What to produce –
Your task is to copy each line of the material that includes "course".

--- START ---

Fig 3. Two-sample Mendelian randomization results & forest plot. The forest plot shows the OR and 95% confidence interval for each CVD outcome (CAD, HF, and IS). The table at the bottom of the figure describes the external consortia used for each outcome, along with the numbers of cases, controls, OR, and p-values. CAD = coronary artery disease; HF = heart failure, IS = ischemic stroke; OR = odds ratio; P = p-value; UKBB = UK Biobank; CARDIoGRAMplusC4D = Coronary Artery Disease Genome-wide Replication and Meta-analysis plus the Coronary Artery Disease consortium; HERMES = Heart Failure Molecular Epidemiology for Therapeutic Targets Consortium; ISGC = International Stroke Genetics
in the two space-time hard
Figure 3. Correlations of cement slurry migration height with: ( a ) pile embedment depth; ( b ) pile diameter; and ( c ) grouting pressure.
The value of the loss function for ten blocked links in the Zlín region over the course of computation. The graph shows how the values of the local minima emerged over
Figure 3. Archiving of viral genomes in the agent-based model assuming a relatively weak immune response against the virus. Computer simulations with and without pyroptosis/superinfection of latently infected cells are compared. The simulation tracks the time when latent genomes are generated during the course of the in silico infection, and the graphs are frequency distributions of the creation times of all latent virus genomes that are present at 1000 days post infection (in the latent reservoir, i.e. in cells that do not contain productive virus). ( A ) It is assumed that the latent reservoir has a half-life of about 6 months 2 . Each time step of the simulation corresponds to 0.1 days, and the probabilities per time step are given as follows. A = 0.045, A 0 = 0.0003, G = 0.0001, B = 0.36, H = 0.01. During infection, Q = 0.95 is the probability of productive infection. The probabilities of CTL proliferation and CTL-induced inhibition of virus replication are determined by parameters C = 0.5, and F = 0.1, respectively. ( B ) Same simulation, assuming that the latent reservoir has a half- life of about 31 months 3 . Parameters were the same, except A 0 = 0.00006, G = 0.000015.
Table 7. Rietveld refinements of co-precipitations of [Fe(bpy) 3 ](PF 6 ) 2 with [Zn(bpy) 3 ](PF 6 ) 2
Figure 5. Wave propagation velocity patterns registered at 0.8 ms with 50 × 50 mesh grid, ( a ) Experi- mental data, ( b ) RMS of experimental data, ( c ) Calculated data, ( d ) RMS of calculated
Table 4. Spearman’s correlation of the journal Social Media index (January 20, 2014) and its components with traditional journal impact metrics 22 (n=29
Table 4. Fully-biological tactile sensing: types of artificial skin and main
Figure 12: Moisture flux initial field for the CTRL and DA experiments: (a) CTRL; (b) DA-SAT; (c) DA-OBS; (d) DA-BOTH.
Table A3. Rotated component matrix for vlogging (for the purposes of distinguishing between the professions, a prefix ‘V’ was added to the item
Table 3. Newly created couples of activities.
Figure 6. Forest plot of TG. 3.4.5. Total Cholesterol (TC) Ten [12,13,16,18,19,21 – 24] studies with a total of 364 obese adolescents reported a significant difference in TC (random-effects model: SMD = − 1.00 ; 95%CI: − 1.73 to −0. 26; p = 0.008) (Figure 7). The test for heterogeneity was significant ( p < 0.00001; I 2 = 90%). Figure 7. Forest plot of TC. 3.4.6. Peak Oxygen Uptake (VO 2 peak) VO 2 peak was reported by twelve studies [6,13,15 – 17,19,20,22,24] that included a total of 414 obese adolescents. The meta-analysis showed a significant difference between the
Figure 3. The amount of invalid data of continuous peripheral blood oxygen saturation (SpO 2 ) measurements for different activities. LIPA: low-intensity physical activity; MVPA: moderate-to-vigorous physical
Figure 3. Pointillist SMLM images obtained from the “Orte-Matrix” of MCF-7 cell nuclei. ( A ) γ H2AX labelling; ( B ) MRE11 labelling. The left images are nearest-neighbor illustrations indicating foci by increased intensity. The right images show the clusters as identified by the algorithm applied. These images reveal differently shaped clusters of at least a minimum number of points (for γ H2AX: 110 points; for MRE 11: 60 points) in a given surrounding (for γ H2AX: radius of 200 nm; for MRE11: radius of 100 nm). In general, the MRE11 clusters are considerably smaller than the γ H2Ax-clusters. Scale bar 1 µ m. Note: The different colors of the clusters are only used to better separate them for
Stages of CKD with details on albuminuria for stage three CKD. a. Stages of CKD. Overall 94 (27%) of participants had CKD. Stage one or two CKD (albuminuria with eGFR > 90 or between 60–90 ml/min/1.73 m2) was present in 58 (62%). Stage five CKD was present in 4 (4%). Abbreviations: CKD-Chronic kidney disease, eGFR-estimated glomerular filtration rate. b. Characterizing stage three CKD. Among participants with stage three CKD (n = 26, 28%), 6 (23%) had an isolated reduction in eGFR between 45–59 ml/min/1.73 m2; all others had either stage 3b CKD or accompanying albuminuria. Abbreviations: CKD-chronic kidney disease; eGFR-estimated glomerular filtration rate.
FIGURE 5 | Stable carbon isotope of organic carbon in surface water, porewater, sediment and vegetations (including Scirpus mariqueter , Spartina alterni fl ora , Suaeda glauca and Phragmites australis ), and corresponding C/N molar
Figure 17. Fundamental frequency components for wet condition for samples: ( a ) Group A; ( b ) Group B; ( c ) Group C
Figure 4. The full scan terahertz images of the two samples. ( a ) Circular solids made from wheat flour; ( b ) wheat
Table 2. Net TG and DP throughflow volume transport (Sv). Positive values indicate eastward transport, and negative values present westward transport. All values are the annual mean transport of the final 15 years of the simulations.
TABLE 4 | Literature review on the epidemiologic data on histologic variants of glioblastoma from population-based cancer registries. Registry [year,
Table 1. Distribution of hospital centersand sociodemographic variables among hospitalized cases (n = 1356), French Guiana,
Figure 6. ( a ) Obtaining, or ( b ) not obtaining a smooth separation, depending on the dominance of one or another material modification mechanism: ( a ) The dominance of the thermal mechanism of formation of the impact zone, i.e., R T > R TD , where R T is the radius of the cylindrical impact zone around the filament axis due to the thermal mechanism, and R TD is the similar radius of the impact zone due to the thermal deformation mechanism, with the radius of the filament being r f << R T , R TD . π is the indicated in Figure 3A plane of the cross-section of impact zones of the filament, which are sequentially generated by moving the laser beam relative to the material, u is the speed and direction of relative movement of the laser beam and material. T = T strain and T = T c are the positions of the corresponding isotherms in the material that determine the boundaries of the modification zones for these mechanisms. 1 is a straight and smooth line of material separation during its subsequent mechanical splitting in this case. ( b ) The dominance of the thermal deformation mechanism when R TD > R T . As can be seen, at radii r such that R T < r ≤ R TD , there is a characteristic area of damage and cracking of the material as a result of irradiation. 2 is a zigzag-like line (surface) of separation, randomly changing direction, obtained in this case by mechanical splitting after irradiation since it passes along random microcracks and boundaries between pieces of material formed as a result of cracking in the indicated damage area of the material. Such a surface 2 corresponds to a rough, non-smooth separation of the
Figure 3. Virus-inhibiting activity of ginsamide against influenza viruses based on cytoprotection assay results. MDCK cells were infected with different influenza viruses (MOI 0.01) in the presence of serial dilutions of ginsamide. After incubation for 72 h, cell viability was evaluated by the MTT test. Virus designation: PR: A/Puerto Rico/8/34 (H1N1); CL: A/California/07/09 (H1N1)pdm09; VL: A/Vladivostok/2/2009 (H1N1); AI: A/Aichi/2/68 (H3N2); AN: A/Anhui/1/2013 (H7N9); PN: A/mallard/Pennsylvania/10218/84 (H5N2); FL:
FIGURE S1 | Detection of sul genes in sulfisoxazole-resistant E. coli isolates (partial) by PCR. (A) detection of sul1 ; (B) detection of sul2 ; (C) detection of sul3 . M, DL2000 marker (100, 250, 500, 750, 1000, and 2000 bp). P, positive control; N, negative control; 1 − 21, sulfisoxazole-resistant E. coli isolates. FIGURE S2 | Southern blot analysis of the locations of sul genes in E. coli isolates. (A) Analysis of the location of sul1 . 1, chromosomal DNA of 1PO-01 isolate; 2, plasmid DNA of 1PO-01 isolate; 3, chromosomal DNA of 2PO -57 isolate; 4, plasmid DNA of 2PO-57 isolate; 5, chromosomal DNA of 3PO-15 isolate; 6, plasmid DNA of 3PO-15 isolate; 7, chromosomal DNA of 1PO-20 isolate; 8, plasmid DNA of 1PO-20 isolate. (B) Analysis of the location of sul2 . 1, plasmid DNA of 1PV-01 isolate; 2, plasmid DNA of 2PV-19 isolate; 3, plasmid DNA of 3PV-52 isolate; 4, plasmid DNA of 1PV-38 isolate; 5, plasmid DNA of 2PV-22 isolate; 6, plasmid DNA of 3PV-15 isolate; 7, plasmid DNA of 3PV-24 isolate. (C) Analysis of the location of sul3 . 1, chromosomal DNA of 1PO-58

--- END ---

Written response –
The value of the loss function for ten blocked links in the Zlín region over the course of computation. The graph shows how the values of the local minima emerged over
Figure 3. Archiving of viral genomes in the agent-based model assuming a relatively weak immune response against the virus. Computer simulations with and without pyroptosis/superinfection of latently infected cells are compared. The simulation tracks the time when latent genomes are generated during the course of the in silico infection, and the graphs are frequency distributions of the creation times of all latent virus genomes that are present at 1000 days post infection (in the latent reservoir, i.e. in cells that do not contain productive virus). ( A ) It is assumed that the latent reservoir has a half-life of about 6 months 2 . Each time step of the simulation corresponds to 0.1 days, and the probabilities per time step are given as follows. A = 0.045, A 0 = 0.0003, G = 0.0001, B = 0.36, H = 0.01. During infection, Q = 0.95 is the probability of productive infection. The probabilities of CTL proliferation and CTL-induced inhibition of virus replication are determined by parameters C = 0.5, and F = 0.1, respectively. ( B ) Same simulation, assuming that the latent reservoir has a half- life of about 31 months 3 . Parameters were the same, except A 0 = 0.00006, G = 0.000015.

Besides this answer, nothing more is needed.